Pourquoi, alors, vous orienter vers le métier de Community Manager ? C’est clairement aux antipodes…
Je souhaitais me tourner vers un métier d’avenir qui offre de meilleures perspectives, notamment en termes d’évolution professionnelle. Pour en avoir discuté autour de moi, je me suis d’ailleurs rapidement aperçue que chaque apprenant avait non seulement sa propre définition du métier, mais aussi ses propres attentes envers lui. Pour certaine(e)s, maîtriser les réseaux sociaux, c’est se donner la clé de l’indépendance à travers une future activité freelance. Mobilité, liberté… Pour d’autres, c’est choisir de travailler au service d’une marque ou d’un organisme directement depuis les services, en tant que salarié(e). Et ensuite choisir de se spécialiser ou de monter en compétences et en grade.
Et pour vous ?
Moi, je me situe plutôt dans le deuxième cas de figure. Même si pour l’heure, je suis en recherche d’un emploi. Pas de n’importe quel emploi, je précise. Un emploi qui me corresponde. C’est la raison pour laquelle, depuis l’obtention de mon diplôme, j’ai déjà postulé à des offres sans grand succès à cause des compétences demandées par les recruteurs… Et cela, malgré une présélection déjà radicale des annonces publiées en ligne.
Pour quelle raison ?
Je pense qu’en raison du caractère relativement récent de cette profession, certains employeurs ont besoin d’être accompagnés dans la bonne compréhension du métier. Leur argument est bon : être sur les réseaux, soigner la communication, booster le marketing… Mais je rappelle qu’on n’est ni infographistes, ni designers, même si la polyvalence demeure notre principal atout. Bref, cela reste néanmoins très flatteur parce que maintenant, le métier de Community manager est considéré comme essentiel à l’entreprise.

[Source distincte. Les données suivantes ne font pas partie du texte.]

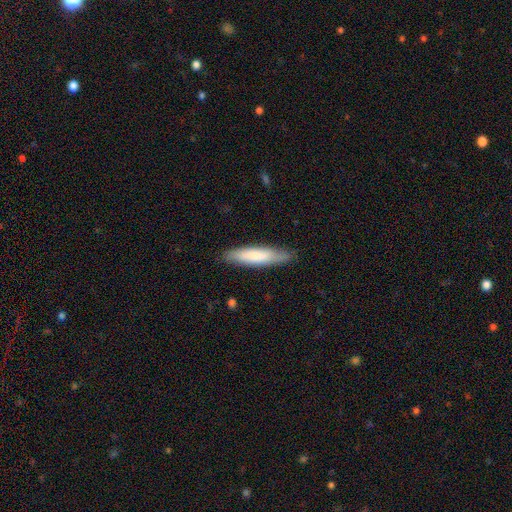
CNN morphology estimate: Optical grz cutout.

Chaque apprenant a non seulement sa propre définition du métier, mais aussi ses propres attentes envers lui »
C’est un peu la définition du métier.
Non, un Community manager doit rester un Community manager, au risque de s’éparpiller. Bien sûr, par l’agilité que ce métier exige, on est forcément un peu amené à « toucher à tout », y compris au graphisme et à la vidéo, dans l’objectif d’enrichir nos contenus. Mais de là à faire trois postes en un ? On finirait par perdre de notre substance.
Le Community Manager est-il forcément un Geek ?
(Sourire) Sans tomber dans la caricature, je pense que oui, un peu quand même… J’assume d’ailleurs, pour ma part, pleinement ce statut « geek » puisque je suis à la fois micro-influenceuse littéraire sur Instagram et productrice de contenu en lien avec le Gaming grâce à des vidéos en streaming sur Twitch. Les réseaux sociaux, j’aime ça, je maîtrise à titre personnel, mais de là à en faire un vrai métier, cela aurait été compliqué sans formation.
Community Manager, ce n’est pas possible 100% en auto-apprentissage ?
Rien n’est impossible dans la vie mais effectivement, au regard des outils à maîtriser et des nombreuses notions à emmagasiner, notamment sur le plan marketing, il est recommandé de se constituer un bagage solide et apprendre au contact des professionnels. Cela, parce que, selon moi, réaliser un benchmark, présenter un rapport d’audience, construire et défendre une stratégie adaptée à la cible et à chaque média… Ce n’est pas quelque chose d’inné.
Votre plus grande découverte au sujet de ce métier ?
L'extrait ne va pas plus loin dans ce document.